DOCUMENT EXTRACT -

^^^^

The first draft of the bill was presented in Parliament in 2021 and it was 145 pages long. It is now more than 250 pages long with the table of contents comprising 10 pages.

What have tech giants objected to the bill?

Most messaging apps secure data using end-to-end encryption and say it is not possible to read user messages without breaking the promise made to users. That is something that companies say they are not willing to do.

A group of providers led by giants WhatsApp and Signal said in an open letter last month, “The bill provides no explicit protection for encryption and if implemented as written, could empower Ofcom to try to force the proactive scanning of private messages on end-to-end encrypted communication services, nullifying the purpose of end-to-end encryption as a result and compromising the privacy of all users.”

There is growing speculation that WhatsApp might exit the UK over the controversial bill. Reuters

Will Cathcart, head of WhatsApp, said that he would rather be blocked in the UK than compromise the privacy of users, adding that Western democracies were becoming autocratic and threatening people’s fundamental rights.

According to Cathcart, 98 per cent of WhatsApp users were outside the UK. He told The Guardian, “They do not want us to lower the security of the product, and just as a straightforward matter, it would be an odd choice for us to choose to lower the security of the product in a way that would affect those 98 per cent of users.”

Even WhatsApp’s rival Signal said that it would stop providing services in the country if the new legislation would need it to scan messages.

Wikipedia said last month that it will not comply with any age checks required under the bill. Rebecca MacKinnon, of the Wikimedia Foundation, which supports the website, says it would “violate our commitment to collect minimal data about readers and contributors”.

While the UK government insists that only services posing the highest risk to children will need age verification, a senior person at Wikimedia fears the site could be blocked in the country, according to a BBC report.

The tech industry has claimed that they cannot create backdoors in encrypted services. This would make the products vulnerable to criminals and other attackers and would allow foreign governments to spy.

Wikipedia said lasy month that it will not follow any age checks required under the Online Safety Bill. AFP

What are politicians in the UK saying?

Of course, there is a divide.

^^^^

INPUT DATA -
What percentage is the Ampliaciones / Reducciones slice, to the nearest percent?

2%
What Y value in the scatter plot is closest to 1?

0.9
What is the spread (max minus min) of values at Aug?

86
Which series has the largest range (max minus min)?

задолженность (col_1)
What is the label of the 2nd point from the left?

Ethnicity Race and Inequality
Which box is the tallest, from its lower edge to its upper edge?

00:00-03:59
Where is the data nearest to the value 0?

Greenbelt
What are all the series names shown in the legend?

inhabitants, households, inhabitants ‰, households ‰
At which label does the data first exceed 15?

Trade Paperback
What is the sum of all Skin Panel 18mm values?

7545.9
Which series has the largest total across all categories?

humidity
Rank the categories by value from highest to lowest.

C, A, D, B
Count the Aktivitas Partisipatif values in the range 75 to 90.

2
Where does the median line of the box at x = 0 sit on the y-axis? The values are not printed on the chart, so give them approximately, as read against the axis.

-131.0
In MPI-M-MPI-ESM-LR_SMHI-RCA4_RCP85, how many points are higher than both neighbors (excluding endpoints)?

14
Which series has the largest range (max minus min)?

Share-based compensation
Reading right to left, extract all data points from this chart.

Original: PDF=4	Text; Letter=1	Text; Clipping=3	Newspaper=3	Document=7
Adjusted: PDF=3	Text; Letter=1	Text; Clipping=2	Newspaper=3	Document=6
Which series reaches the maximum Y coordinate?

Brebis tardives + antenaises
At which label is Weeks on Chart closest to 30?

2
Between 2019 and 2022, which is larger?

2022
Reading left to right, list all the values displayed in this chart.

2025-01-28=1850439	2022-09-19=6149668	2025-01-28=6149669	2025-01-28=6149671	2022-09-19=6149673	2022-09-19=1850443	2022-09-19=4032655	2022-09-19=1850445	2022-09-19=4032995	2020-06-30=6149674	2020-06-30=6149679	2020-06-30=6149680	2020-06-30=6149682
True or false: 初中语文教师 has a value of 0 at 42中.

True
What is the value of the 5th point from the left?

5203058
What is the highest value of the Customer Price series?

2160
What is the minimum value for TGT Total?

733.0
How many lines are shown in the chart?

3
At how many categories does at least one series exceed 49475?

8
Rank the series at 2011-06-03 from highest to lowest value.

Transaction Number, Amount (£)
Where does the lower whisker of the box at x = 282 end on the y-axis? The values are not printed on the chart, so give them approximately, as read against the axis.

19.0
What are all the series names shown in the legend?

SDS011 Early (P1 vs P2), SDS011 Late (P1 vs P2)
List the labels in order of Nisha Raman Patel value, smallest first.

^^^^

PROBLEM SET -
(1) In the article about the UK's Online Safety Bill, why does the tech industry say it cannot build backdoors into encrypted services?
(2) List every app or website that the article about the Online Safety Bill names as objecting to the bill.
(3) Pick up the article about the Online Safety Bill after its last sentence, "Of course, there is a divide."

RESPONSES FOR EACH TASK -
(1) The industry says backdoors would make its products vulnerable to criminals and other attackers. They would also allow foreign governments to spy.

(2) WhatsApp, Signal, Wikipedia

(3)
Some legislators in the UK want the government to reconsider the bill. Clair Fox, who sits in the House of Lords, the upper house of Parliament, warned last week, “These services, such as WhatsApp, will potentially leave the UK.”

“They have a system that works for billions of people all around the world. A relatively small market such as the UK is not something for which they would compromise their billions of users around the world,” she added.

WhatsApp and Signal said last month that the bill did not provide protection for encryption. AFP

However, the UK Home Office, which is responsible for security and law and order, said that strong encryption “cannot come at the cost of public safety”. “Tech companies have a moral duty to ensure they are not blinding themselves and law enforcement to the unprecedented levels of child sexual abuse on their platforms,” the department spokesperson said.

“The online safety bill in no way represents a ban on end-to-end encryption, nor will it require services to weaken encryption.”

Is there a mid-way?

Finding a compromise might not be easy as both the UK and the tech giants remain adamant.

As the bill progresses through the House of Lords, the government is hoping that the tech giants will give in. “The government’s hope is that companies will blink first in the game of chicken and give them what they want,” Richard Allan, the Liberal Democrat peer who worked as Meta’s head of policy for a decade until 2019, told The Guardian, as he called the approach as one of “intentional ambiguity”.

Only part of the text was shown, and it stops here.